Sustained 128kB Sequential Write

The Optane SSD 800p looks better on the sustained sequential write test, as all the TLC-based SSDs run out of SLC cache and slow down dramatically, while the Optane SSDs keep delivering the exact same performance.

Sustained 128kB Sequential Write (Power Efficiency)

Despite their very different sequential write throughput, the Optane SSD 900p and 800p end up with very similar power efficiency on this test. The Samsung NVMe drives are even more efficient, but only the premium MLC-based 960 PRO has a large lead.

Almost all of the drives show no performance scaling with increasing queue depth, as large-block sequential writes can keep all the memory channels busy with only a little bit of buffering. The 900p needs at least two 128kB writes in flight to reach full throughput.

Random Performance Mixed Read/Write Performance
Comments Locked

116 Comments

View All Comments

  • patrickjp93 - Saturday, March 10, 2018 - link

    Until you start running databases, multi-tenant VM environments, and large swap files for map-reduce, inference drawing, etc..
  • xenol - Monday, March 12, 2018 - link

    Yeah, let me know when the average consumer uses that.
  • keralataxi - Monday, March 26, 2018 - link

    thank you for sharing this.This site is really helpful to me and i think you have to collect more details about the topic.
    http://keralatravelcabs.com/tempo-traveller-taxi-s...
  • JohnBooty - Monday, March 26, 2018 - link

    Rrrrrrright. So, yes, a human wouldn't perceive... the latency improvement seen on a single IOP on Octane vs. an alternative.

    Bravo. That's about as insightful as pointing out that a human also wouldn't notice the difference in latency between a single operation on a 3ghz CPU vs. a 4ghz CPU. Because microseconds, amiirite?

    Just for your reference: this is 2018. Unless we're traveling back to 1985 and benchmarking the floppy drive on a Commodore 64, we usually measure the performance or modern by looking at the aggregate performance of thousands or even millions of operations.
  • Ewitte12 - Monday, April 30, 2018 - link

    When something is loading it is rarely doing 1 task. Hundreds or thousands of tasks will definitely be noticeable. You would be surprised how much goes on just loading an app...
  • MrSpadge - Friday, March 9, 2018 - link

    No, I can't remember anyone saying that. It was supposed to be an intermediate step between high NAND and DRAM.
  • ATC9001 - Friday, March 9, 2018 - link

    It very well may cost less than NAND, but no business in the world is going to sell a product that's faster for less than another one of it's products (unless it simple doesn't sell, which is surely not that case for NAND).

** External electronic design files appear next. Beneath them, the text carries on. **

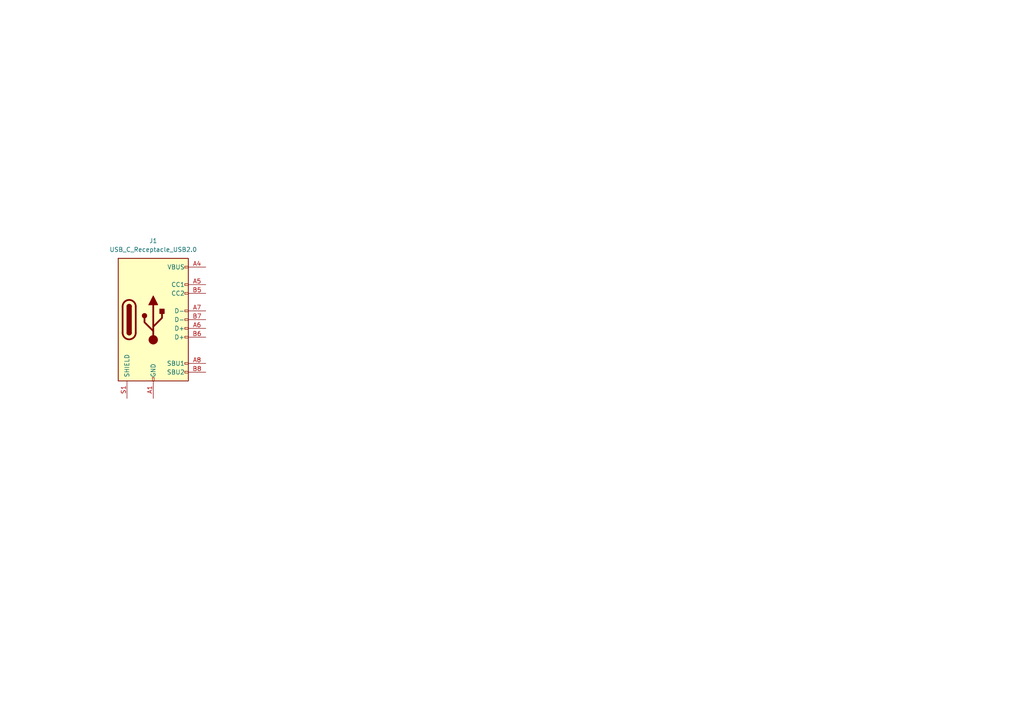
<source format=kicad_sch>
(kicad_sch (version 20230121) (generator eeschema)

  (uuid 55fb3fdf-bab0-4568-8938-97c8e3c69180)

  (paper "A4")

  


  (symbol (lib_id "Connector:USB_C_Receptacle_USB2.0") (at 44.45 92.71 0) (unit 1)
    (in_bom yes) (on_board yes) (dnp no) (fields_autoplaced)
    (uuid ef6cb0a1-da16-4885-ab70-ce64e7b8f475)
    (property "Reference" "J1" (at 44.45 69.85 0)
      (effects (font (size 1.27 1.27)))
    )
    (property "Value" "USB_C_Receptacle_USB2.0" (at 44.45 72.39 0)
      (effects (font (size 1.27 1.27)))
    )
    (property "Footprint" "" (at 48.26 92.71 0)
      (effects (font (size 1.27 1.27)) hide)
    )
    (property "Datasheet" "https://www.usb.org/sites/default/files/documents/usb_type-c.zip" (at 48.26 92.71 0)
      (effects (font (size 1.27 1.27)) hide)
    )
    (pin "A1" (uuid 9ec08b8a-ef73-4d11-afd0-35fcea7f0cde))
    (pin "A12" (uuid ceabdff4-ddc5-476c-844b-4ecf1b868ef6))
    (pin "A4" (uuid f263408d-02da-4e08-a5c8-52087ec6621a))
    (pin "A5" (uuid 38a399f0-18d0-49dc-8ffa-e5e15a528941))
    (pin "A6" (uuid 6d0507d0-d75c-4d21-93a9-bc258730660e))
    (pin "A7" (uuid 59a3db15-5525-4c01-aac1-a0bca2757e2e))
    (pin "A8" (uuid 47a7792f-7eb4-4205-b599-efbaf292ca84))
    (pin "A9" (uuid 55a19396-f005-4304-af43-28e1552893d8))
    (pin "B1" (uuid bf459e35-ece4-4c25-9852-53905fb7cce5))
    (pin "B12" (uuid 9d78c128-1c35-42f6-b731-394030268fae))
    (pin "B4" (uuid 7c2c2ea3-8901-4e44-8a15-4f0753ad8a30))
    (pin "B5" (uuid eea1c607-9b44-4623-b4c0-5087acd02e7c))
    (pin "B6" (uuid 9b5be4da-5912-4090-8f09-875e274375a9))
    (pin "B7" (uuid c6dabcbc-3ada-4333-bf9a-fffba6440d68))
    (pin "B8" (uuid e4d44e4e-c767-480d-b9b9-5af97d2bd64a))
    (pin "B9" (uuid 2c2d6f6e-950b-46cd-a262-a39db8f67f6b))
    (pin "S1" (uuid edb2a47e-d68d-4668-9e36-bfd957d94ac5))
    (instances
      (project "Badge_Bottom"
        (path "/9bea0129-61af-4534-9a88-a88b63234707"
          (reference "J1") (unit 1)
        )
        (path "/9bea0129-61af-4534-9a88-a88b63234707/8563624f-afc9-48ef-a86a-6fc2e020c61e"
          (reference "J1") (unit 1)
        )
      )
    )
  )
)

</source>
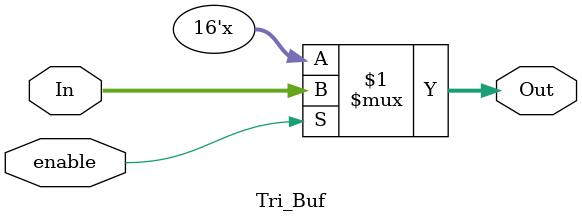
<source format=v>
`timescale 1ns / 1ps
module Tri_Buf(
    input [15:0] In,
    input enable,
	 output [15:0] Out
     );

	assign Out = enable? In : 16'bzzzzzzzzzzzzzzzz;
	
endmodule

</source>
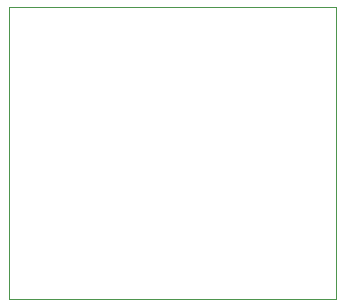
<source format=gm1>
G04 #@! TF.GenerationSoftware,KiCad,Pcbnew,7.0.7*
G04 #@! TF.CreationDate,2024-04-02T17:00:38-04:00*
G04 #@! TF.ProjectId,sensor_node,73656e73-6f72-45f6-9e6f-64652e6b6963,rev?*
G04 #@! TF.SameCoordinates,Original*
G04 #@! TF.FileFunction,Profile,NP*
%FSLAX46Y46*%
G04 Gerber Fmt 4.6, Leading zero omitted, Abs format (unit mm)*
G04 Created by KiCad (PCBNEW 7.0.7) date 2024-04-02 17:00:38*
%MOMM*%
%LPD*%
G01*
G04 APERTURE LIST*
G04 #@! TA.AperFunction,Profile*
%ADD10C,0.100000*%
G04 #@! TD*
G04 APERTURE END LIST*
D10*
X135350000Y-58400000D02*
X163050000Y-58400000D01*
X163050000Y-83100000D01*
X135350000Y-83100000D01*
X135350000Y-58400000D01*
M02*

</source>
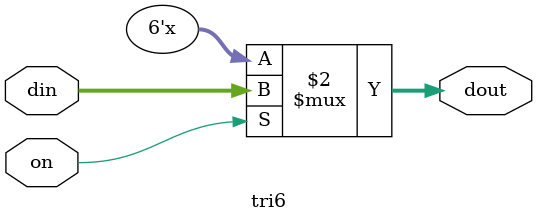
<source format=v>
module tri6(on,din,dout);
  input on;
  input [5:0] din;
  output [5:0] dout;
  
  assign dout = (on == 1)?din:6'bzzz_zzz;
  
endmodule

</source>
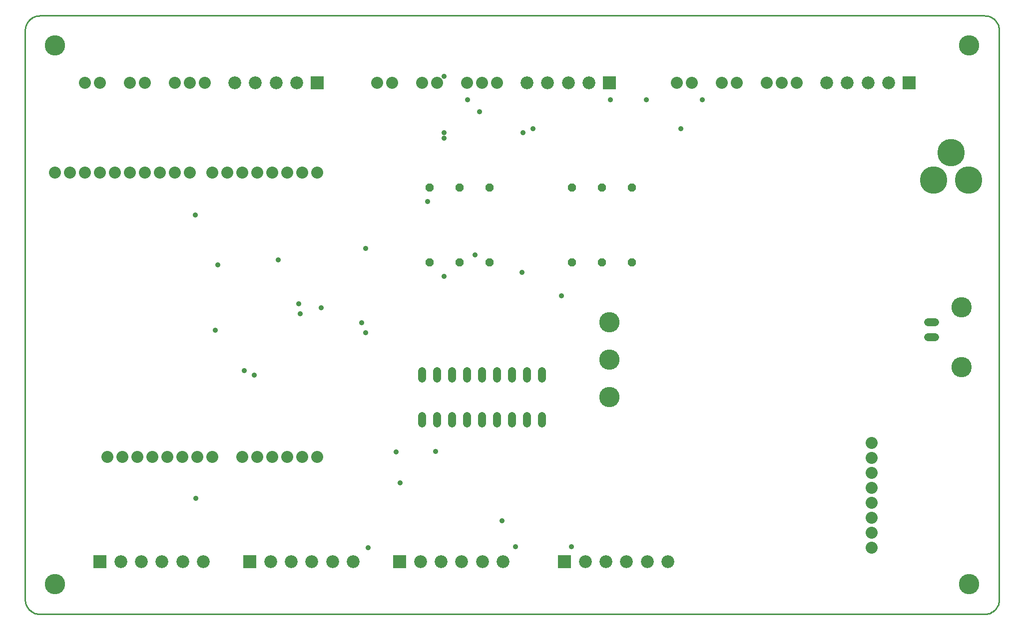
<source format=gbs>
G04 EAGLE Gerber RS-274X export*
G75*
%MOIN*%
%FSLAX24Y24*%
%LPD*%
%INBottom Soldermask*%
%IPPOS*%
%AMOC8*
5,1,8,0,0,1.08239X$1,22.5*%
G01*
%ADD10C,0.080000*%
%ADD11R,0.086000X0.086000*%
%ADD12C,0.086000*%
%ADD13C,0.183000*%
%ADD14P,0.058449X8X112.500000*%
%ADD15P,0.058449X8X292.500000*%
%ADD16C,0.136000*%
%ADD17C,0.053496*%
%ADD18C,0.135921*%
%ADD19C,0.054000*%
%ADD20C,0.035780*%
%ADD21C,0.010000*%


D10*
X7500Y10500D03*
X8500Y10500D03*
X9500Y10500D03*
X10500Y10500D03*
X11500Y10500D03*
X12500Y10500D03*
X14500Y10500D03*
X15500Y10500D03*
X16500Y10500D03*
X17500Y10500D03*
X18500Y10500D03*
X19500Y10500D03*
X19500Y29500D03*
X18500Y29500D03*
X17500Y29500D03*
X16500Y29500D03*
X15500Y29500D03*
X14500Y29500D03*
X13500Y29500D03*
X12500Y29500D03*
X11000Y29500D03*
X10000Y29500D03*
X9000Y29500D03*
X8000Y29500D03*
X7000Y29500D03*
X6000Y29500D03*
X5000Y29500D03*
X4000Y29500D03*
X3000Y29500D03*
X2000Y29500D03*
X6500Y10500D03*
X5500Y10500D03*
D11*
X59000Y35500D03*
D12*
X57622Y35500D03*
X56244Y35500D03*
X54866Y35500D03*
X53488Y35500D03*
D10*
X44500Y35500D03*
X43500Y35500D03*
D11*
X19500Y35500D03*
D12*
X18122Y35500D03*
X16744Y35500D03*
X15366Y35500D03*
X13988Y35500D03*
D10*
X12000Y35500D03*
X11000Y35500D03*
X10000Y35500D03*
X56500Y11450D03*
X56500Y10450D03*
X56500Y9450D03*
X56500Y8450D03*
X56500Y7450D03*
X56500Y6450D03*
X56500Y5450D03*
X56500Y4450D03*
D13*
X60606Y29000D03*
X62969Y29000D03*
X61787Y30850D03*
D10*
X8000Y35500D03*
X7000Y35500D03*
D11*
X5000Y3500D03*
D12*
X6378Y3500D03*
X7756Y3500D03*
X9134Y3500D03*
X10512Y3500D03*
X11890Y3500D03*
D10*
X5000Y35500D03*
X4000Y35500D03*
D11*
X36000Y3500D03*
D12*
X37378Y3500D03*
X38756Y3500D03*
X40134Y3500D03*
X41512Y3500D03*
X42890Y3500D03*
D11*
X39000Y35500D03*
D12*
X37622Y35500D03*
X36244Y35500D03*
X34866Y35500D03*
X33488Y35500D03*
D10*
X31500Y35500D03*
X30500Y35500D03*
X29500Y35500D03*
X51500Y35500D03*
X50500Y35500D03*
X49500Y35500D03*
X27500Y35500D03*
X26500Y35500D03*
X24500Y35500D03*
X23500Y35500D03*
X47500Y35500D03*
X46500Y35500D03*
D11*
X15000Y3500D03*
D12*
X16378Y3500D03*
X17756Y3500D03*
X19134Y3500D03*
X20512Y3500D03*
X21890Y3500D03*
D11*
X25000Y3500D03*
D12*
X26378Y3500D03*
X27756Y3500D03*
X29134Y3500D03*
X30512Y3500D03*
X31890Y3500D03*
D14*
X40500Y23500D03*
X40500Y28500D03*
X38500Y23500D03*
X38500Y28500D03*
D15*
X27000Y28500D03*
X27000Y23500D03*
X29000Y28500D03*
X29000Y23500D03*
D14*
X36500Y23500D03*
X36500Y28500D03*
D15*
X31000Y28500D03*
X31000Y23500D03*
D16*
X39000Y14500D03*
X39000Y17000D03*
X39000Y19500D03*
X2000Y38000D03*
X63000Y2000D03*
X63000Y38000D03*
X2000Y2000D03*
D17*
X60263Y19500D02*
X60737Y19500D01*
X60737Y18500D02*
X60263Y18500D01*
D18*
X62500Y20500D03*
X62500Y16500D03*
D19*
X26500Y13240D02*
X26500Y12760D01*
X27500Y12760D02*
X27500Y13240D01*
X28500Y13240D02*
X28500Y12760D01*
X29500Y12760D02*
X29500Y13240D01*
X30500Y13240D02*
X30500Y12760D01*
X31500Y12760D02*
X31500Y13240D01*
X32500Y13240D02*
X32500Y12760D01*
X33500Y12760D02*
X33500Y13240D01*
X34500Y13240D02*
X34500Y12760D01*
X34500Y15760D02*
X34500Y16240D01*
X33500Y16240D02*
X33500Y15760D01*
X32500Y15760D02*
X32500Y16240D01*
X31500Y16240D02*
X31500Y15760D01*
X30500Y15760D02*
X30500Y16240D01*
X29500Y16240D02*
X29500Y15760D01*
X28500Y15760D02*
X28500Y16240D01*
X27500Y16240D02*
X27500Y15760D01*
X26500Y15760D02*
X26500Y16240D01*
D20*
X14625Y16290D03*
X43740Y32445D03*
X33885Y32445D03*
X27945Y31815D03*
X16875Y23670D03*
X27945Y22590D03*
X19755Y20475D03*
X15300Y15975D03*
X11385Y7740D03*
X22725Y24435D03*
X22725Y18810D03*
X24750Y10845D03*
X35775Y21285D03*
X27405Y10890D03*
X18270Y20745D03*
X18360Y20070D03*
X25020Y8775D03*
X12870Y23355D03*
X12690Y18990D03*
X22455Y19485D03*
X31815Y6255D03*
X11340Y26685D03*
X32715Y4500D03*
X36450Y4500D03*
X22905Y4455D03*
X33165Y22860D03*
X45180Y34380D03*
X30015Y24030D03*
X41445Y34380D03*
X39060Y34380D03*
X33210Y32175D03*
X27945Y32175D03*
X26865Y27585D03*
X30330Y33570D03*
X29520Y34380D03*
X27945Y35955D03*
D21*
X0Y1000D02*
X4Y913D01*
X15Y826D01*
X34Y741D01*
X60Y658D01*
X94Y577D01*
X134Y500D01*
X181Y426D01*
X234Y357D01*
X293Y293D01*
X357Y234D01*
X426Y181D01*
X500Y134D01*
X577Y94D01*
X658Y60D01*
X741Y34D01*
X826Y15D01*
X913Y4D01*
X1000Y0D01*
X64000Y0D01*
X64087Y4D01*
X64174Y15D01*
X64259Y34D01*
X64342Y60D01*
X64423Y94D01*
X64500Y134D01*
X64574Y181D01*
X64643Y234D01*
X64707Y293D01*
X64766Y357D01*
X64819Y426D01*
X64866Y500D01*
X64906Y577D01*
X64940Y658D01*
X64966Y741D01*
X64985Y826D01*
X64996Y913D01*
X65000Y1000D01*
X65000Y39000D01*
X64996Y39087D01*
X64985Y39174D01*
X64966Y39259D01*
X64940Y39342D01*
X64906Y39423D01*
X64866Y39500D01*
X64819Y39574D01*
X64766Y39643D01*
X64707Y39707D01*
X64643Y39766D01*
X64574Y39819D01*
X64500Y39866D01*
X64423Y39906D01*
X64342Y39940D01*
X64259Y39966D01*
X64174Y39985D01*
X64087Y39996D01*
X64000Y40000D01*
X1000Y40000D01*
X913Y39996D01*
X826Y39985D01*
X741Y39966D01*
X658Y39940D01*
X577Y39906D01*
X500Y39866D01*
X426Y39819D01*
X357Y39766D01*
X293Y39707D01*
X234Y39643D01*
X181Y39574D01*
X134Y39500D01*
X94Y39423D01*
X60Y39342D01*
X34Y39259D01*
X15Y39174D01*
X4Y39087D01*
X0Y39000D01*
X0Y1000D01*
M02*

</source>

    I'm pretty excited overall...sure it's hyped up a lot, but remember the first SSDs? Took a while to figure out the controllers and such.

    It's great to see the low latency...with DRAM prices the way they are *MAYBE* some enterprise customers will look to optane.

    As a gamer, I'm more concerned with sequential performance and higher capacities, but for prosumers with high random workloads this might make sense.
  • sharath.naik - Sunday, March 11, 2018 - link

    More importantly wan't xpoint supposed to have endurance many times over an SLC nand?. The spec here is not much better than an MLC let alone SLC
  • chrnochime - Thursday, March 8, 2018 - link

    And FWIW, I value endurance(write cycle) far more than speed. So if it's as fast as SLC I'm okay with that.
  • iter - Thursday, March 8, 2018 - link

    Performance means the actual media performance, that includes P/E latency and endurance. slc has great endurance, that I myself would be more than willing to pay for, alas there is no such an option as no slc products have been made the last few years.